─── Dataset excerpts ───

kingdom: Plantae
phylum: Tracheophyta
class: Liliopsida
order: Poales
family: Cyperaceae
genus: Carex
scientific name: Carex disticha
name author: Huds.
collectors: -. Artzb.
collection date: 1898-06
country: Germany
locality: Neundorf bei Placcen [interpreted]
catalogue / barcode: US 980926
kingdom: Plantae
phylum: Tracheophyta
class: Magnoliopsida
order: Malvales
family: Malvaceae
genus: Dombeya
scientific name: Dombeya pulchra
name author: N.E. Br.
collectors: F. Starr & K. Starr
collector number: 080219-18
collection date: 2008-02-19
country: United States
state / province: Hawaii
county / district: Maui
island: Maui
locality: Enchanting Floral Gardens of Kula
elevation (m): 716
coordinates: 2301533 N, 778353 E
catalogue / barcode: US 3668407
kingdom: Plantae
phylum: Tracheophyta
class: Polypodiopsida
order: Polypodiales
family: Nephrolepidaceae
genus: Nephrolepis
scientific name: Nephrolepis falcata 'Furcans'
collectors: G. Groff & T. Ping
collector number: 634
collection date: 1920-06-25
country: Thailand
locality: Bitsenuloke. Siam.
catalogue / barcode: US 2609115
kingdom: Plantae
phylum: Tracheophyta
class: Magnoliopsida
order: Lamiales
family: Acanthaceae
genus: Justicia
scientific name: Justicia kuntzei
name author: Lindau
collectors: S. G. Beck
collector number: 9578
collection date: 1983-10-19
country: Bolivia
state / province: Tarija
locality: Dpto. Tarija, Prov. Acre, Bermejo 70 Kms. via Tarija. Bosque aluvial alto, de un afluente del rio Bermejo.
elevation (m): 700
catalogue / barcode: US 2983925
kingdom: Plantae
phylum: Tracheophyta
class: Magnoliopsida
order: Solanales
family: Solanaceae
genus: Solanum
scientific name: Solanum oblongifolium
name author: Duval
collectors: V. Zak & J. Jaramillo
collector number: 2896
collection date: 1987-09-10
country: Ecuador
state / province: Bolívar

───

[Set problem] Copy out verbatim the part of the material above that opens with the line containing "locality: Neundorf bei Placcen [interpreted]" and closes with the line containing "genus: Nephrolepis", including both of those lines.

[In response]
locality: Neundorf bei Placcen [interpreted]
catalogue / barcode: US 980926
kingdom: Plantae
phylum: Tracheophyta
class: Magnoliopsida
order: Malvales
family: Malvaceae
genus: Dombeya
scientific name: Dombeya pulchra
name author: N.E. Br.
collectors: F. Starr & K. Starr
collector number: 080219-18
collection date: 2008-02-19
country: United States
state / province: Hawaii
county / district: Maui
island: Maui
locality: Enchanting Floral Gardens of Kula
elevation (m): 716
coordinates: 2301533 N, 778353 E
catalogue / barcode: US 3668407
kingdom: Plantae
phylum: Tracheophyta
class: Polypodiopsida
order: Polypodiales
family: Nephrolepidaceae
genus: Nephrolepis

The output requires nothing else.